Now my contention is exactly the reverse of this. Experience, I believe, has no such inner duplicity; and these paration of it into consciousness and content comes, not by way of subtraction, but by way of addition -- the addition, to a given concrete piece of it, other sets of experiences, in connection with which severally its use or function may be of two different kinds. The paint will also serve here as an illustration. In a pot in a paint-shop, along with other paints, it serves in its entirety as so much saleable matter. Spread on a canvas, with other paints around it, it represents, on the contrary, a feature in a picture and performs a spiritual function.
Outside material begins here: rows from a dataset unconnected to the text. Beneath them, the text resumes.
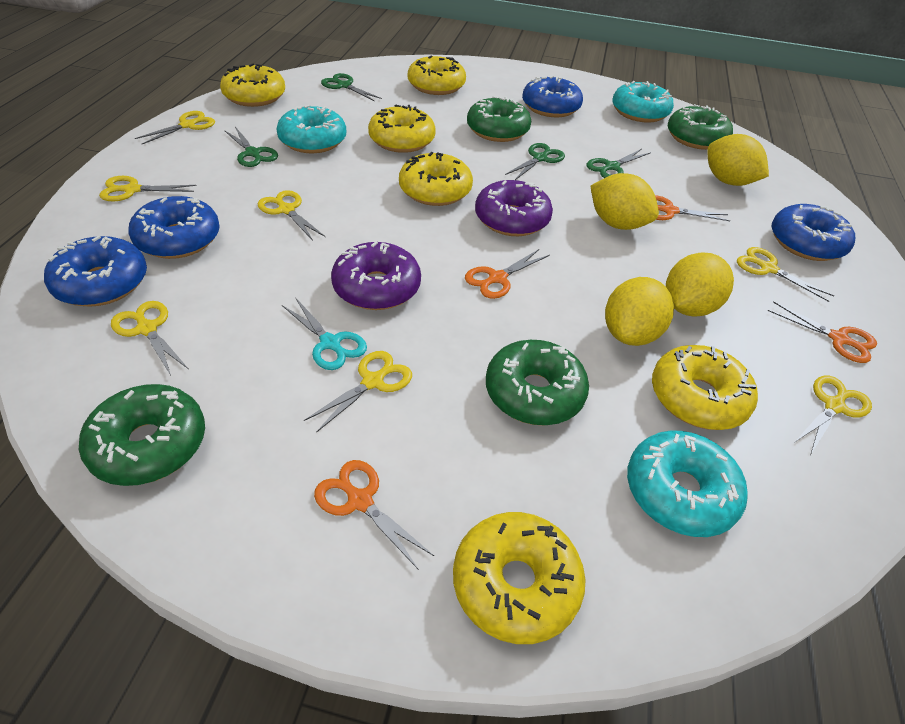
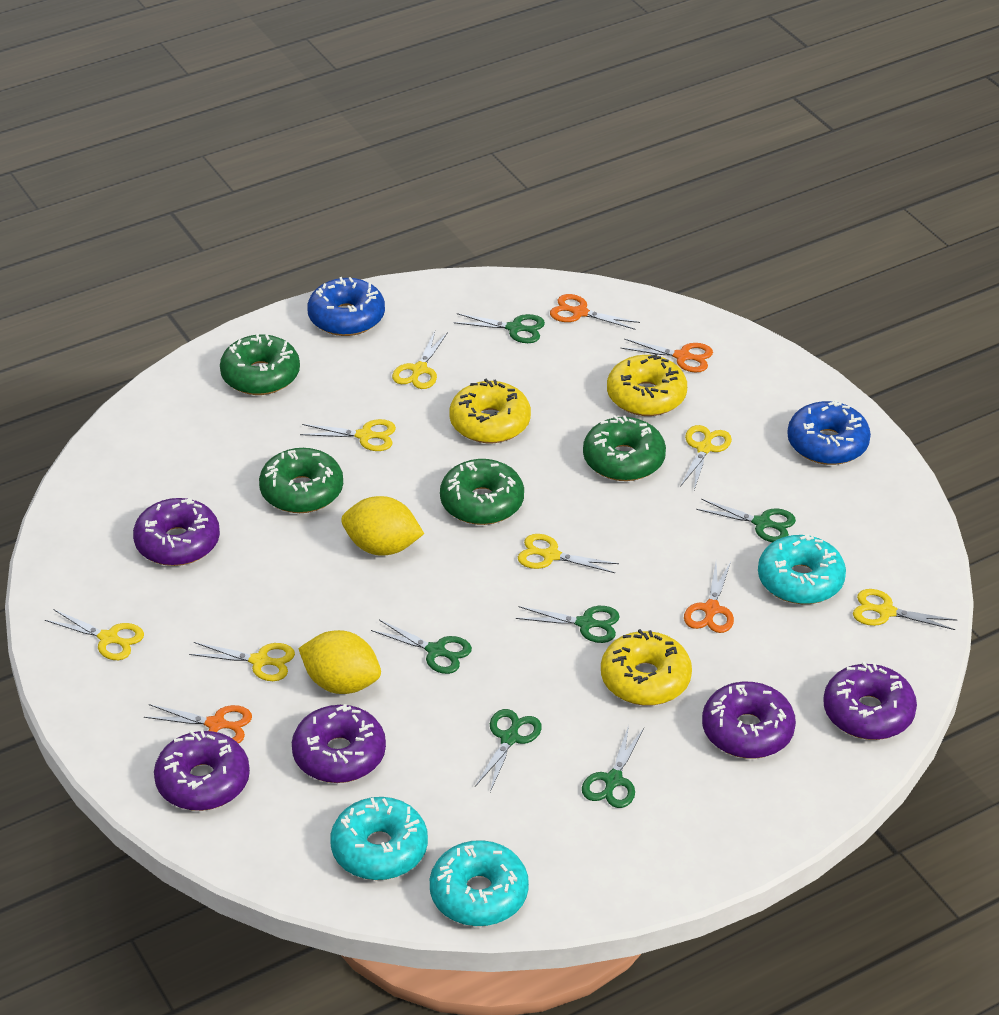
blue donut: [44,235,147,307] [128,196,220,259] [522,75,583,117] [772,204,855,261] = 4 -> [307,277,385,336] [787,401,871,465] = 2
green scissors: [224,127,278,167] [321,73,382,101] [505,143,565,180] [587,149,651,178] = 4 -> [371,620,472,674] [454,313,545,343] [475,709,542,792] [515,606,620,643] [582,725,644,808] [696,499,796,542] = 6
purple donut: [331,241,421,310] [475,180,553,236] = 2 -> [133,498,220,566] [154,730,250,811] [292,704,386,783] [702,682,796,759] [823,662,917,740] = 5
turquoise scissors: [282,297,367,370] = 1 -> none = 0
yellow donut: [220,63,285,107] [368,104,436,153] [399,152,473,206] [408,56,466,95] [453,512,586,644] [652,345,758,430] = 6 -> [449,378,531,443] [601,629,692,706] [607,354,687,416] = 3
yellow lemon: [591,173,659,230] [605,277,674,346] [666,252,734,317] [707,134,769,186] = 4 -> [298,630,381,694] [341,496,424,556] = 2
Just so, I maintain, does a given undivided portion of experience, taken in one context of associates, play the part of a knower, of a state of mind, of 'consciousness'; while in a different context the same undivided bit of experience plays the part of a thing known, of an objective 'content.' In a word, in one group it figures as a thought, in another group as a thing. And, since it can figure in both groups simultaneously we have every right to speak of it as subjective and objective, both at once. The dualism connoted by such double-barrelled terms as 'experience,' 'phenomenon,' 'datum,' 'Vorfindung' -- terms which, in philosophy at any rate, tend more and more to replace the single-barrelled terms of 'thought' and 'thing' -- that dualism, I say, is still preserved in this account, but reinterpreted, so that, instead of being mysterious and elusive, it becomes verifiable and concrete. It is an affair of relations, it falls outside, not inside, the single experience considered, and can always be particularized and defined.